Last week’s cyberintrusion at Australian telco Optus, which has about 10 million customers, has drawn the ire of the country’s government over how the breached company should deal with stolen ID details.

Darkweb screenshots surfaced quickly after the attack, with an underground BreachForums user going by the plain-speaking name of optusdata offering two tranches of data, alleging that they had two databases as follows:

  11,200,000 user records with name, date of birth, mobile nmber and ID
   4,232,652 records included some sort of ID document number
   3,664,598 of the IDs were from driving licences

  10,000,000 address records with email, date of birth, ID and more
   3,817,197 had ID document numbers
   3,238,014 of the IDs were from driving licences

The seller wrote, “Optus if you are reading!
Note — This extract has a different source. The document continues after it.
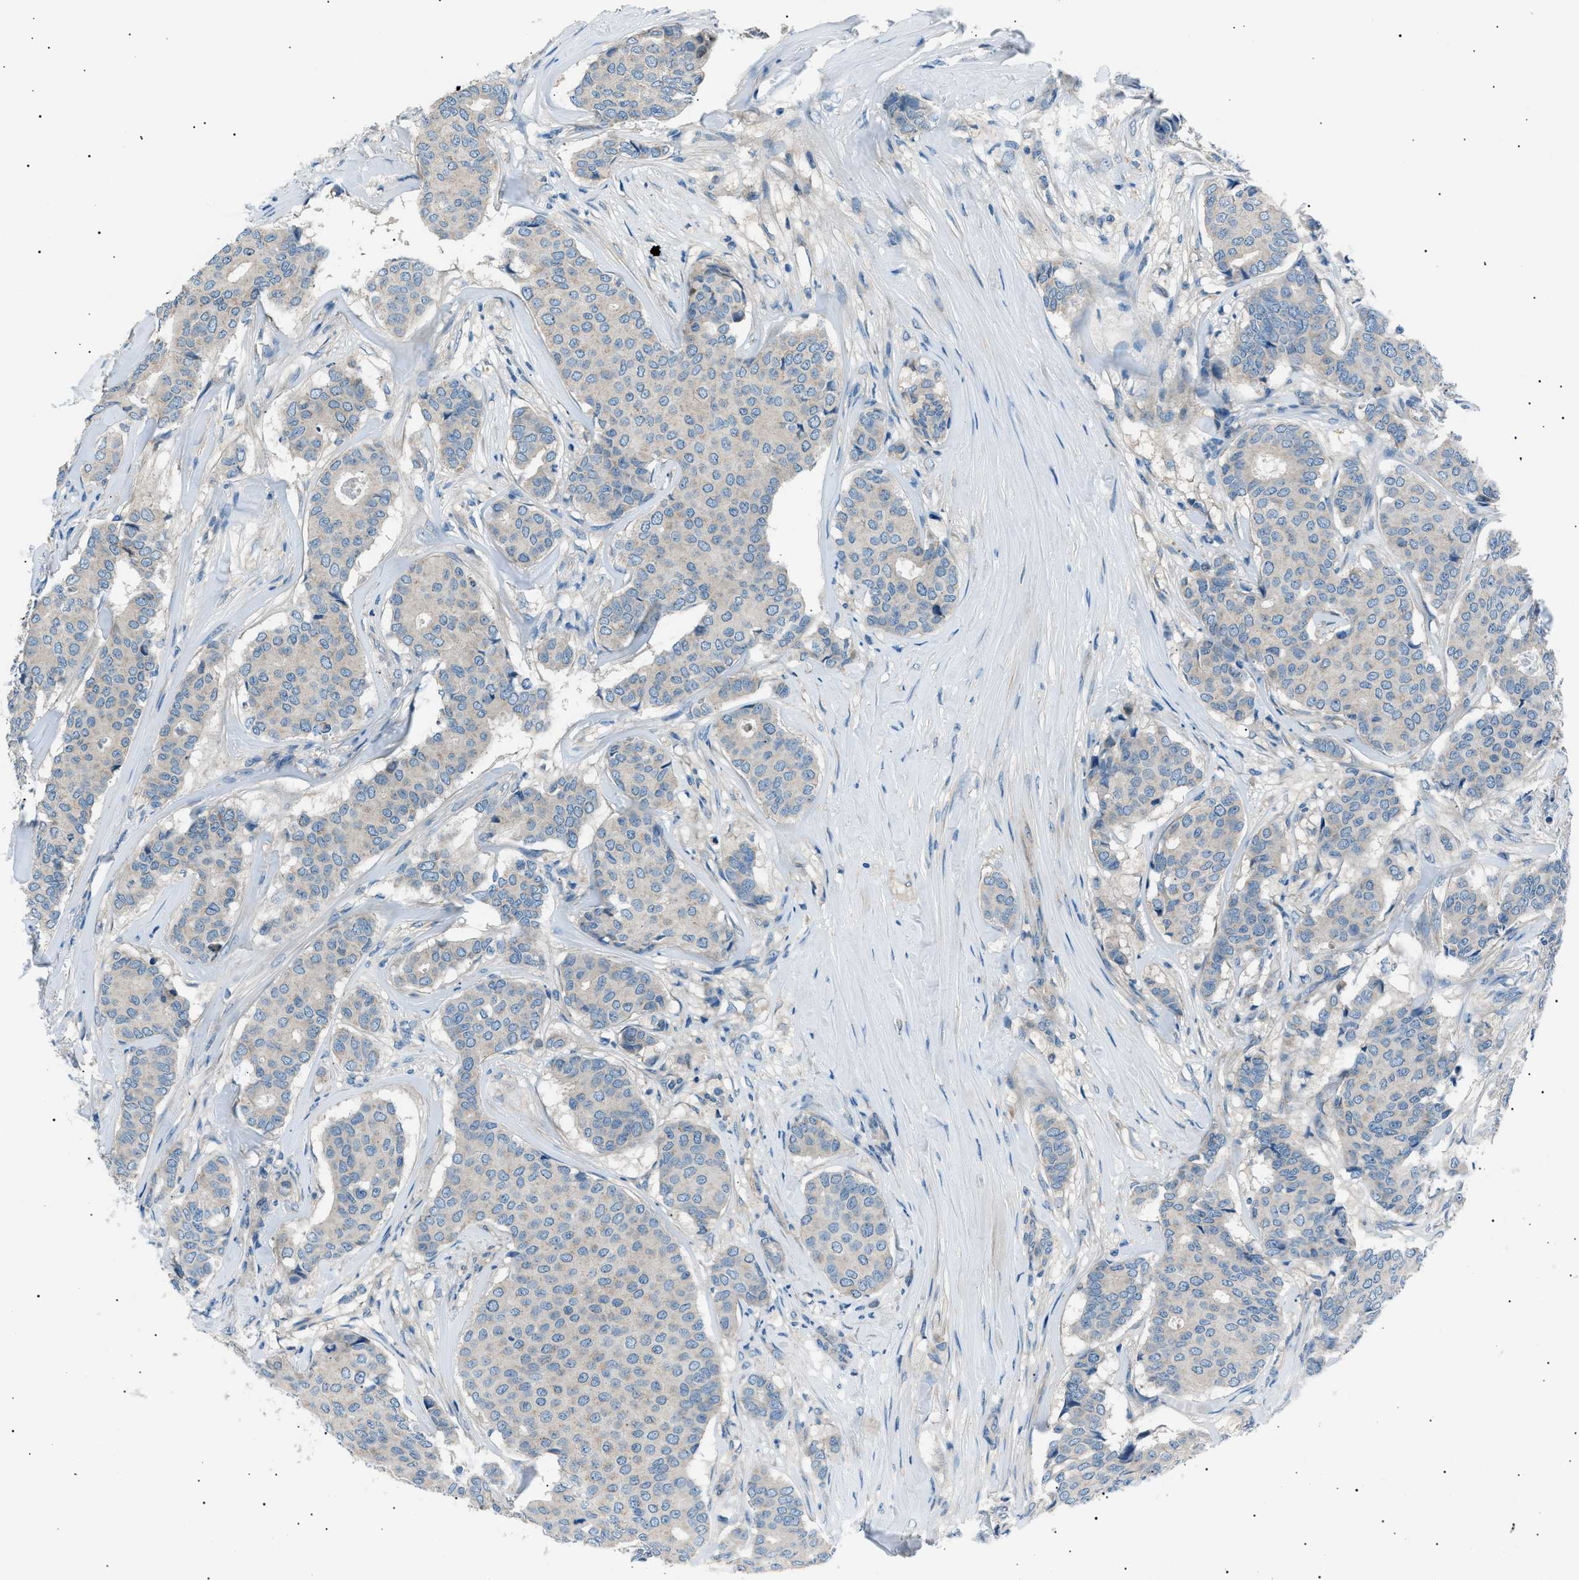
{"staining": {"intensity": "negative", "quantity": "none", "location": "none"}, "tissue": "breast cancer", "cell_type": "Tumor cells", "image_type": "cancer", "snomed": [{"axis": "morphology", "description": "Duct carcinoma"}, {"axis": "topography", "description": "Breast"}], "caption": "Protein analysis of infiltrating ductal carcinoma (breast) displays no significant expression in tumor cells. (Immunohistochemistry (ihc), brightfield microscopy, high magnification).", "gene": "LRRC37B", "patient": {"sex": "female", "age": 75}}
Price for us to not sale [sic] data is 1,000,000$US! We give you 1 week to decide.”

Regular buyers, the seller said, could have the databases for $300,000 as a job lot, if Optus didn’t take up its $1m “exclusive access” offer within the week.

The seller said they expected payment in the form of Monero, a popular cryptocurrency that’s harder to trace than Bitcoin.

Monero transactions are mixed together as part of the payment protocol, making the Monero ecosystem into a sort-of cryptocoin tumbler or anonymiser in its own right.